- **Task description**: Quote the quarterly report discussion word for word, beginning at the words "Net income   3.8" and stopping after "prior fiscal year.".

- **Reading text**:
* Start *

MANAGEMENT'S DISCUSSION AND ANALYSIS OF FINANCIAL CONDITION AND RESULTS OF OPERATIONS

    Statements contained in this Quarterly Report on Form 10-Q, which are not purely historical, are forward-looking statements within the meaning of Section 27A of the Securities Act of 1933 and Section 21E of the Securities Exchange Act of 1934, including but not limited to statements regarding Summa's expectations, hopes, beliefs, intentions or strategies regarding the future, such as those set forth in Part II, Item 1 "Legal Proceedings" below. Actual results could differ materially from those projected in any forward-looking statements as a result of a number of factors, including those detailed in this "Management's Discussion and Analysis" section and elsewhere herein and in the Company's Annual Report on Form 10-K for the fiscal year ended August 31, 2001. The forward-looking statements are made as of the date hereof, and the Company assumes no obligation to update the forward-looking statements, or to update the reasons why actual results could differ materially from those projected in the forward-looking statements.

    Summa manufactures diverse plastic products in two segments: Engineered Polymer Components and Extruded Plastic Products. Summa designs and manufactures injection-molded and thermo-formed plastic optical components for OEM customers in the lighting industry; modular plastic conveyor belt and chain for the food processing industry; engineered plastic fittings, valves, filters and tubing for the agricultural irrigation industry; molded plastic coil forms ("bobbins") for use in transformers, motors, relays and switches; and other molded and extruded plastic components for diverse industries.

    Growth has been achieved by acquisition, development of new products and expansion of the Company's sales organization. There can be no assurance that Summa will be able to continue to consummate acquisitions, develop new products or expand sales to sustain rates of revenue growth and profitability in future periods comparable to those experienced in the past several years. Any future success that the Company may achieve will depend upon many factors including factors which may be beyond the control of Summa or which cannot be predicted at this time. See "Risk Factors" in the "Management's Discussion and Analysis of Financial Condition and Results of Operations" section of the Company's Annual Report on Form 10-K for the fiscal year ended August 31, 2001.


Results of Operations

    The following table sets forth certain information, derived from Summa's unaudited consolidated statements of income, as a percent of sales for the three-month periods ended November 30, 2000 and 2001, and the Company's effective income tax rate during those periods:

 
  Three months ended
November 30

 
 
  2000
  2001
 
Net sales   100.0 % 100.0 %
Cost of sales   72.8 % 72.6 %
   
 
 
Gross profit   27.2 % 27.4 %
S,G & A and other expenses   18.4 % 21.4 %
   
 
 
Operating income   8.8 % 6.0 %
Interest expense, net   2.9 % 2.9 %
   
 
 
Income before tax   5.9 % 3.1 %
Provision for income taxes   2.1 % 1.1 %
   
 
 
Net income   3.8 % 2.0 %
   
 
 
Effective tax rate   35.4 % 35.7 %

10


    Sales for the first quarter ended November 30, 2001 decreased $6,817,000, or 21%, compared to the same period in the prior year, due to the economic downturn and the discontinuation of some commodity products, partially offset by the inclusion of sales of newly acquired operations. Same business sales in the first quarter were down 21% in the Engineered Polymer Components segment, down 58% in the Extruded Plastic Products segment, primarily due to the discontinuation of some commodity products, and down 26% overall, compared to the first quarter of the prior fiscal year.

* End *

- **Data excerpt**:
* Start *

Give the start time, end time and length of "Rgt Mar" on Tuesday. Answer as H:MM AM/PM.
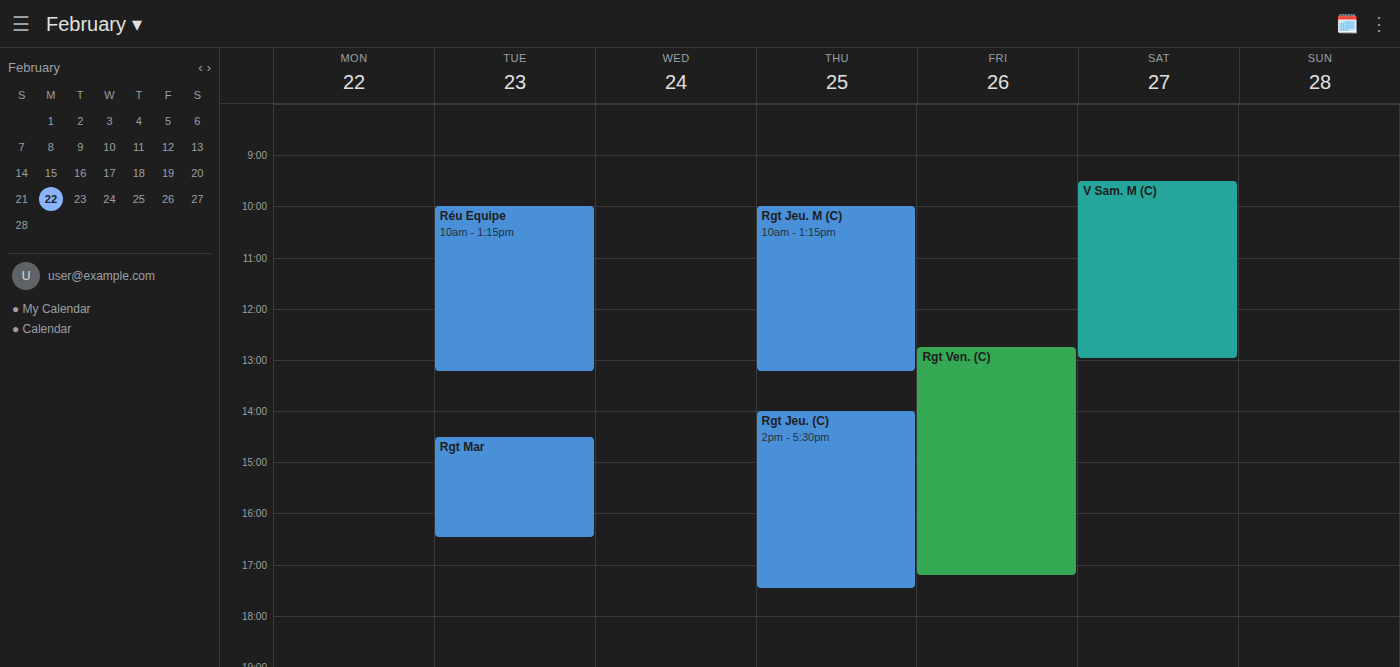
2:30 PM to 4:30 PM, 2 hours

* End *

- **Written solution**:
Net income   3.8 % 2.0 %
   
 
 
Effective tax rate   35.4 % 35.7 %

10


    Sales for the first quarter ended November 30, 2001 decreased $6,817,000, or 21%, compared to the same period in the prior year, due to the economic downturn and the discontinuation of some commodity products, partially offset by the inclusion of sales of newly acquired operations. Same business sales in the first quarter were down 21% in the Engineered Polymer Components segment, down 58% in the Extruded Plastic Products segment, primarily due to the discontinuation of some commodity products, and down 26% overall, compared to the first quarter of the prior fiscal year.